WASHINGTON — On Wednesday, FCC Chairman Ajit Pai issued a statement suggesting he will not reverse his Feb. 3 decision to revoke the Lifeline Broadband Provider status of nine internet service providers. He relied on a misread of the law to argue that states and not the FCC bear the primary responsibility for determining which providers are eligible to participate in the Lifeline broadband program.
Pai’s Feb. 3 decision met with an outcry from nearly 40 digital inclusion advocacy organizations, including the American Library Association, the Center for Media Justice, Free Press, the NAACP, the United Church of Christ Office of Communication Inc., the National Consumer Law Center and the National Hispanic Media Coalition. In response to the backlash, Pai issued a call for public comments. His statement today, issued only six days after the reply-comment filing date, makes it clear he has not taken those comments into serious consideration.
Free Press Deputy Director and Senior Counsel Jessica J. González made the following statement:
“Chairman Pai claims that he cares about expanding affordable internet access but hides behind misguided legal theories to slow down Lifeline modernization. He talks the talk on the need to bridge the digital divide but fails to walk the walk.

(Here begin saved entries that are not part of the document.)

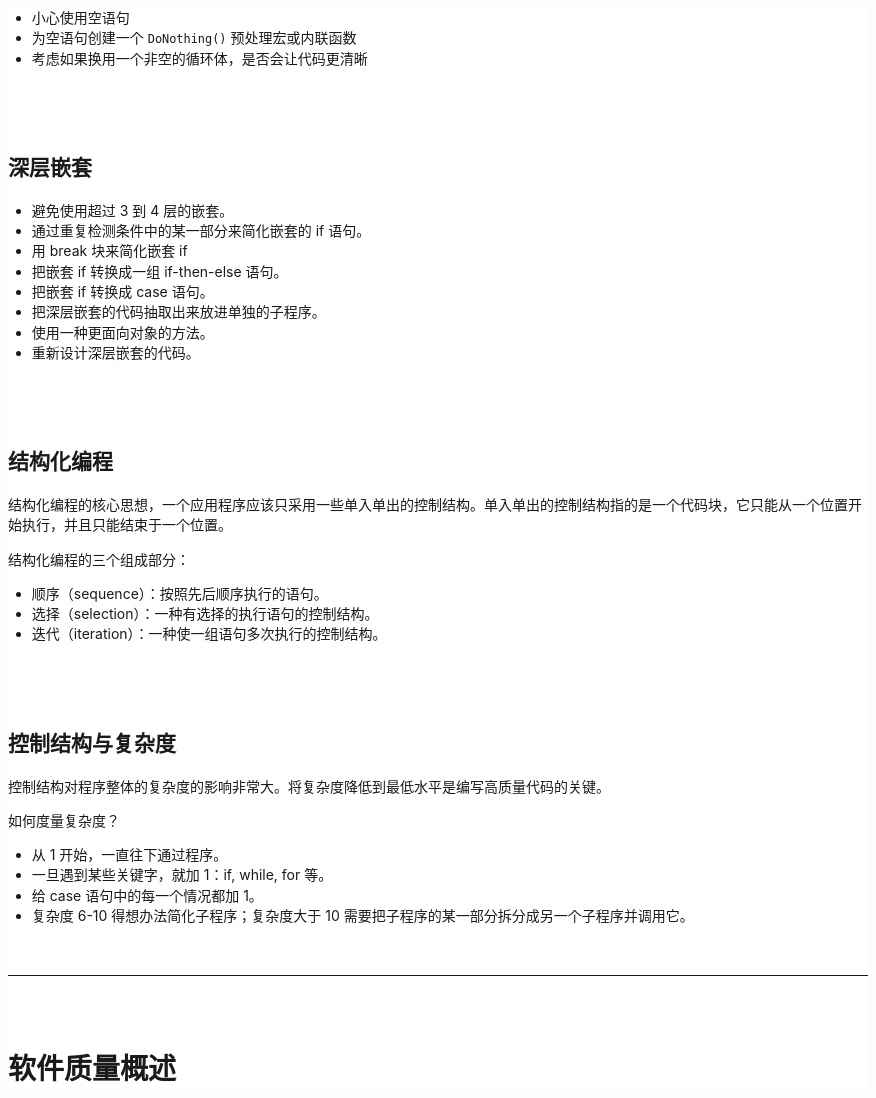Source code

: - 小心使用空语句
- 为空语句创建一个 `DoNothing()` 预处理宏或内联函数
- 考虑如果换用一个非空的循环体，是否会让代码更清晰

<br/>
<br/>

## 深层嵌套

- 避免使用超过 3 到 4 层的嵌套。
- 通过重复检测条件中的某一部分来简化嵌套的 if 语句。
- 用 break 块来简化嵌套 if
- 把嵌套 if 转换成一组 if-then-else 语句。
- 把嵌套 if 转换成 case 语句。
- 把深层嵌套的代码抽取出来放进单独的子程序。
- 使用一种更面向对象的方法。
- 重新设计深层嵌套的代码。

<br/>
<br/>

## 结构化编程

结构化编程的核心思想，一个应用程序应该只采用一些单入单出的控制结构。单入单出的控制结构指的是一个代码块，它只能从一个位置开始执行，并且只能结束于一个位置。

结构化编程的三个组成部分：

- 顺序（sequence）：按照先后顺序执行的语句。
- 选择（selection）：一种有选择的执行语句的控制结构。
- 迭代（iteration）：一种使一组语句多次执行的控制结构。

<br/>
<br/>

## 控制结构与复杂度

控制结构对程序整体的复杂度的影响非常大。将复杂度降低到最低水平是编写高质量代码的关键。

如何度量复杂度？

- 从 1 开始，一直往下通过程序。
- 一旦遇到某些关键字，就加 1：if, while, for 等。
- 给 case 语句中的每一个情况都加 1。
- 复杂度 6-10 得想办法简化子程序；复杂度大于 10 需要把子程序的某一部分拆分成另一个子程序并调用它。

<br/>

---

<br/>

# 软件质量概述


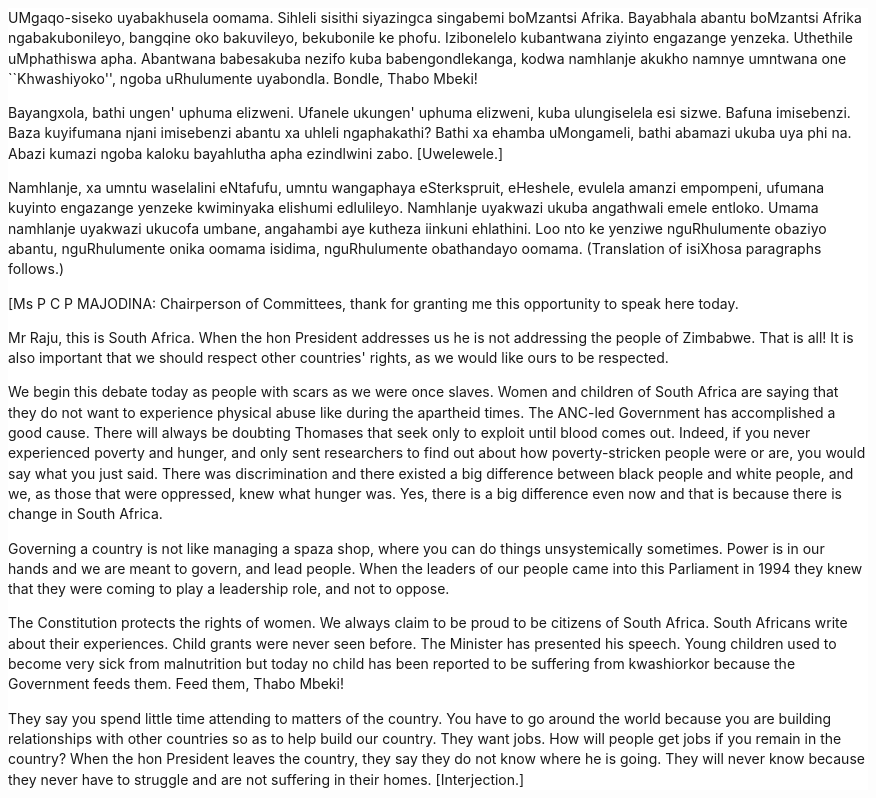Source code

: UMgaqo-siseko uyabakhusela  oomama.  Sihleli  sisithi  siyazingca  singabemi
boMzantsi  Afrika.  Bayabhala  abantu  boMzantsi   Afrika   ngabakubonileyo,
bangqine  oko  bakuvileyo,  bekubonile  ke  phofu.  Izibonelelo   kubantwana
ziyinto engazange yenzeka. Uthethile uMphathiswa apha. Abantwana  babesakuba
nezifo kuba babengondlekanga, kodwa namhlanje  akukho  namnye  umntwana  one
``Khwashiyoko'', ngoba uRhulumente uyabondla. Bondle, Thabo Mbeki!

Bayangxola, bathi ungen' uphuma elizweni. Ufanele ukungen' uphuma  elizweni,
kuba ulungiselela  esi  sizwe.  Bafuna  imisebenzi.  Baza  kuyifumana  njani
imisebenzi abantu xa uhleli ngaphakathi? Bathi xa ehamba  uMongameli,  bathi
abamazi ukuba  uya  phi  na.  Abazi  kumazi  ngoba  kaloku  bayahlutha  apha
ezindlwini zabo. [Uwelewele.]

Namhlanje, xa umntu  waselalini  eNtafufu,  umntu  wangaphaya  eSterkspruit,
eHeshele,  evulela  amanzi  empompeni,  ufumana  kuyinto  engazange  yenzeke
kwiminyaka elishumi edlulileyo. Namhlanje uyakwazi  ukuba  angathwali  emele
entloko. Umama namhlanje uyakwazi  ukucofa  umbane,  angahambi  aye  kutheza
iinkuni  ehlathini.  Loo  nto  ke  yenziwe  nguRhulumente  obaziyo   abantu,
nguRhulumente  onika  oomama  isidima,  nguRhulumente  obathandayo   oomama.
(Translation of isiXhosa paragraphs follows.)

[Ms P C P MAJODINA: Chairperson of Committees, thank for  granting  me  this
opportunity to speak here today.

Mr Raju, this is South Africa. When the hon President  addresses  us  he  is
not addressing the people of Zimbabwe. That is all!  It  is  also  important
that we should respect other countries' rights, as we would like ours to  be
respected.

We begin this debate today as people with scars  as  we  were  once  slaves.
Women and children of South Africa are saying  that  they  do  not  want  to
experience physical abuse like  during  the  apartheid  times.  The  ANC-led
Government has accomplished a good cause.  There  will  always  be  doubting
Thomases that seek only to exploit until blood comes  out.  Indeed,  if  you
never experienced poverty and hunger, and only sent researchers to find  out
about how poverty-stricken people were or are, you would say what  you  just
said. There was discrimination and there existed a  big  difference  between
black people and white people, and we, as those that  were  oppressed,  knew
what hunger was. Yes, there is  a  big  difference  even  now  and  that  is
because there is change in South Africa.

Governing a country is not like managing a spaza  shop,  where  you  can  do
things unsystemically sometimes. Power is in our hands and we are  meant  to
govern, and lead people. When the leaders  of  our  people  came  into  this
Parliament in 1994 they knew that they were  coming  to  play  a  leadership
role, and not to oppose.

The Constitution protects the rights of women. We always claim to  be  proud
to  be  citizens  of  South  Africa.  South  Africans  write   about   their
experiences.  Child  grants  were  never  seen  before.  The  Minister   has
presented  his  speech.  Young  children  used  to  become  very  sick  from
malnutrition but today no child has  been  reported  to  be  suffering  from
kwashiorkor because the Government feeds them. Feed them, Thabo Mbeki!

They say you spend little time attending to  matters  of  the  country.  You
have to go around the world because  you  are  building  relationships  with
other countries so as to help build our country. They want  jobs.  How  will
people get jobs if you remain in the country? When the hon President  leaves
the country, they say they do not know where he is going.  They  will  never
know because they never have to struggle and  are  not  suffering  in  their
homes. [Interjection.]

“Pai is an administrator, not a judge. But he’s acted as judge, jury and jailer for millions of struggling families, bypassing the courts and the regular FCC processes to remove affordable broadband options for poor people.
“The FCC’s narrow decision in the Lifeline Modernization Order — to preempt states from designating carriers that offer only broadband internet access service — is supported by statute, properly respects the separation of powers and serves a compelling public-policy interest to increase the number of Lifeline broadband providers. Broadband internet access service is inherently an interstate service, not one that’s subject to state jurisdiction. The FCC rightly established and should implement its Lifeline Broadband Provider designation process for broadband-only providers.
“The digital divide means that millions of families — in particular Black and Brown communities — are missing out on essential opportunities. Pai should focus on serving those communities instead of creating more barriers to getting them online.”